Ask HN: What would you do to make $2000 in 2018? - throwawaya
Hi HNers,<p>I am working in very low pay job, it is call centre job. I have no programming skill. I need to make $2000 per month so that I can fix my life. What should I learn to start making $2000 in 2018? Please guide.
======
iovrthoughtthis
Tbh I’ll need more details:

* where are you in the world? * what do you need $2000/m for? * how much are you earning now? * do you have savings? * do you have friends? * do you have family? * whats your education level? * what is your background? * what are you interested in doing?

------
wufufufu
If it's a one time thing, be part of a medical study. I think giving some
random body fluids/part also will also get you paid.

------
admay
QA testing is a pretty low barrier to entry gig. It's not exactly exciting
work but it'll pay 50k+ per year and is a full time job usually (so benefits).
The job will vary depending on where you go though. Some places will just need
people to click around an app, other places will require some scripting/basic
programming skills.
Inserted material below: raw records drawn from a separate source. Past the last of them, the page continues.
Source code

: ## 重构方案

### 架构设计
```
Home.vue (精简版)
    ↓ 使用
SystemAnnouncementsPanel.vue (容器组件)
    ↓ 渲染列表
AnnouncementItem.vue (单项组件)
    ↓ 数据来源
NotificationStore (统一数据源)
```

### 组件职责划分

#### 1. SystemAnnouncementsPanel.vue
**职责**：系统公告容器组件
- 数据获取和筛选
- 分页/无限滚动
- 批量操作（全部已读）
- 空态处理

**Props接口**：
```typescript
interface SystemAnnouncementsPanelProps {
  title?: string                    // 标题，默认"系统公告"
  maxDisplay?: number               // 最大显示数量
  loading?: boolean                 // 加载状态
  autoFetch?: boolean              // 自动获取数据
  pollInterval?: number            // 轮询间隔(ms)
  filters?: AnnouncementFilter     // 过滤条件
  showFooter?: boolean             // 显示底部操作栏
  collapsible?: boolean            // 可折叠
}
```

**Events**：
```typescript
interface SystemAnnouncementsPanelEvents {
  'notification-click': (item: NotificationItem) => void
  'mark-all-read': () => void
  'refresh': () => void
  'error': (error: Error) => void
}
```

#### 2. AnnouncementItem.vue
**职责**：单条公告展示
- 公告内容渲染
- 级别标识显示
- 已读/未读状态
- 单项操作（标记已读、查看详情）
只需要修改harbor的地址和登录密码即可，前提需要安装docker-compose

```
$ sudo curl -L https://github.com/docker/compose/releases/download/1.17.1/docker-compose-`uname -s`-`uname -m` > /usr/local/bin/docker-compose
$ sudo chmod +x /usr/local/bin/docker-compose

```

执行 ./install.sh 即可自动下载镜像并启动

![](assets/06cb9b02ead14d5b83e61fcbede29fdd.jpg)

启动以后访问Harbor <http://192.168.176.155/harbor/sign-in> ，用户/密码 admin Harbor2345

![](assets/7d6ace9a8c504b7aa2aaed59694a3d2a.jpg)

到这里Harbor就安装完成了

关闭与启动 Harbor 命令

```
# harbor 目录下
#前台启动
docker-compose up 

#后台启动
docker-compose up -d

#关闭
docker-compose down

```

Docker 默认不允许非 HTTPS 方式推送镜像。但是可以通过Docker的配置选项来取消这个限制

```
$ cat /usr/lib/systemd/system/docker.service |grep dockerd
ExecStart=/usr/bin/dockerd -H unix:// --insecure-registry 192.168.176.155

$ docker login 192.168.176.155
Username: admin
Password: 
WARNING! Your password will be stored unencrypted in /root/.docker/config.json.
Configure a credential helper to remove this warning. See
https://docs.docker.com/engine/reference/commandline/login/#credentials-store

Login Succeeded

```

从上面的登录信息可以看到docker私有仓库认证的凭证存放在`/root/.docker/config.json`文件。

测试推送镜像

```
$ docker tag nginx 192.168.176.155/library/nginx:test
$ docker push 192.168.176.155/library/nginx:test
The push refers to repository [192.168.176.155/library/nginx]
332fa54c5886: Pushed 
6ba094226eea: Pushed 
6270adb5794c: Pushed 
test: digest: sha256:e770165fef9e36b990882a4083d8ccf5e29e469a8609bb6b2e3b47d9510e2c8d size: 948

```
It's just about finding the right company

------
lewisflude
This may or may not be a viable option for you, but I'd definitely recommend
promotional work (handing out flyers, sign flipping). Can't speak for the US,
but in very hard times I've done it in the UK, and it's been a great cash
injection.

------
cimmanom
2000 on top of your current income or instead of it?

------
hluska
If you're in a western country, I'd get into washing windows and cleaning
Venetian blinds.

------
IpV8
Sell organs.

------
cypherg
hit a lick. if you don't know how, just watch the wire.